The 95% confidence interval for this estimate is (3.104246, 3.453481).
The 95% prediction interval for this estimate is (2.032612, 4.525114).
A.6.8
The intercept of the model developed in Q4(a) is the expected GPA when the ACT score is zero. However, the ACT score can never be zero as the minimum possible ACT score is 1 (ref). So, should the intercept be removed from the model? Why or why not?
(2 + 4 = 6 points)
The intercept should not be removed from the model. While its estimate of GPA when the ACT score is zero is not meaningful because it cannot happen, the intercept still is an important parameter that contributes to accurate point estimates throughout the rest of the model. The intercept is key to having an unbiased estimate of the slope of the regression line.
A.7
Consider the regression model in A.3, where the parameters are estimated using Maximum likelihood estimation. Let \(e_i\) denote the \(i^{th}\) residual.
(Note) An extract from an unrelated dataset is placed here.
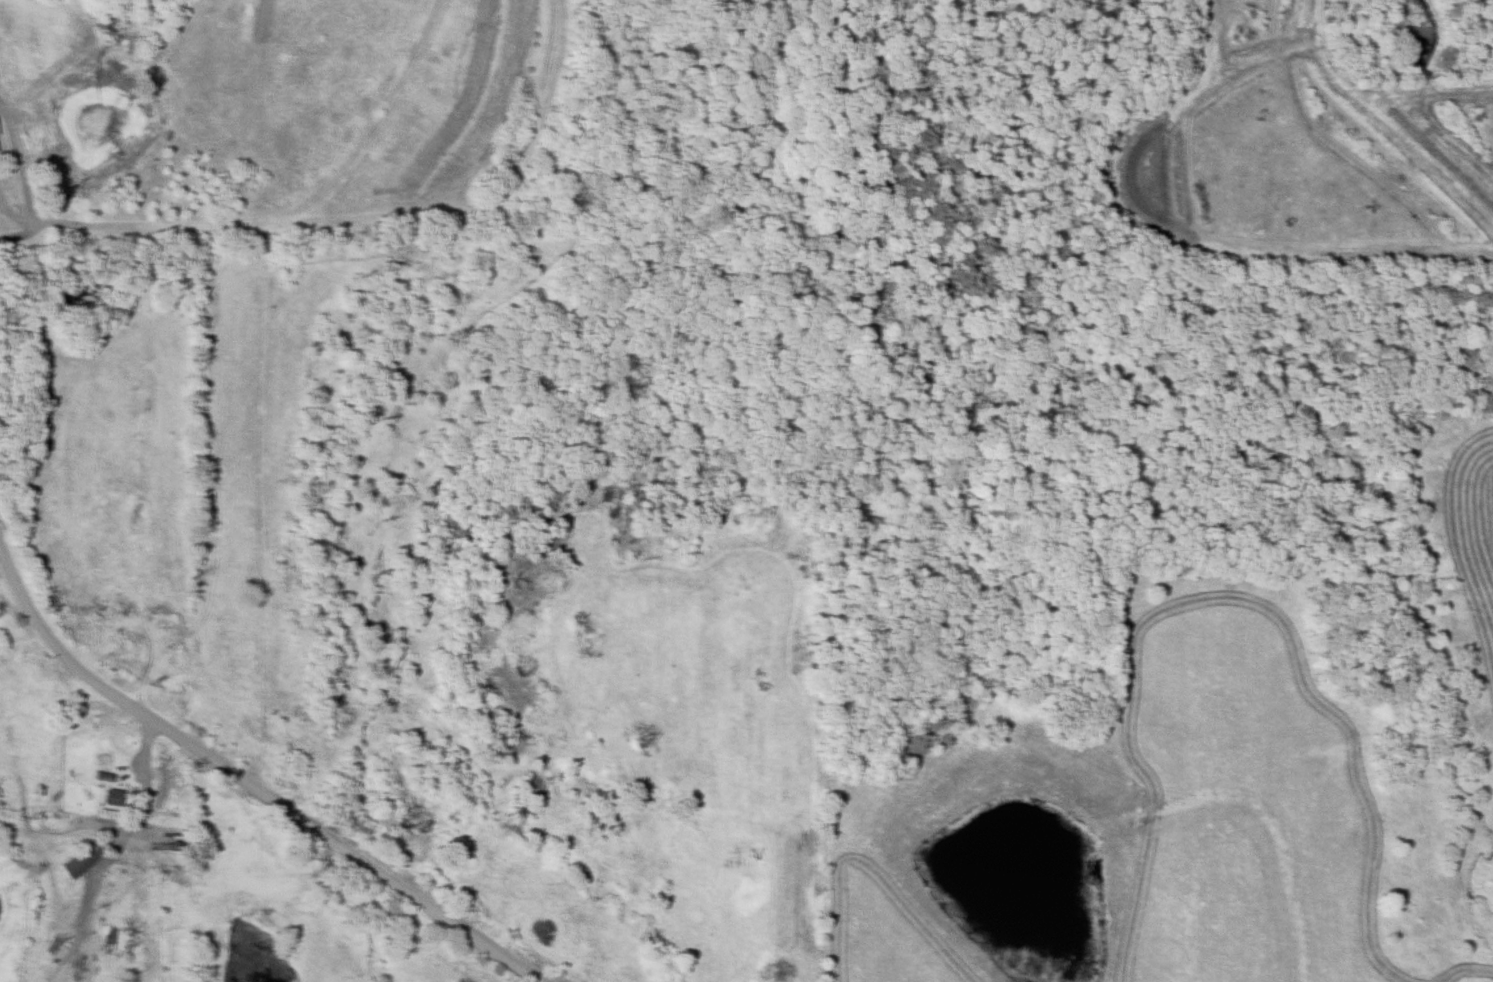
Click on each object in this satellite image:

Prove that:
\(\sum_{i = 1}^n \hat{Y}_ie_i = 0\)
\(\sum_{i=1}^n Y_i = \sum_{i=1}^n \hat{Y}_i\)
The regression line passes through the point (\(\bar{X}, \bar{Y}\))
(3 + 3 + 3 = 9 points)
This question was completed on paper.
Consider the regression model:
\(Y_i = \beta_0 + \epsilon_i, i = 1,...,n\), where \(\epsilon \sim N(0, \sigma^2)\)
Derive the maximum likelihood estimate of \(\beta_0\), and show whether it is a biased or unbiased estimate of \(\beta_0\).
(3 + 3 = 6 points)
This question was completed on paper.
Consider the regression model:
\(Y_i = \beta_1X_i + \epsilon_i, i = 1,...,n\), where \(\epsilon \sim N(0, \sigma^2)\)
Derive the maximum likelihood estimate of \(\beta_1\), and show whether it is a biased or unbiased estimate of \(\beta_1\).
(4 + 5 = 9 points)
This question was completed on paper.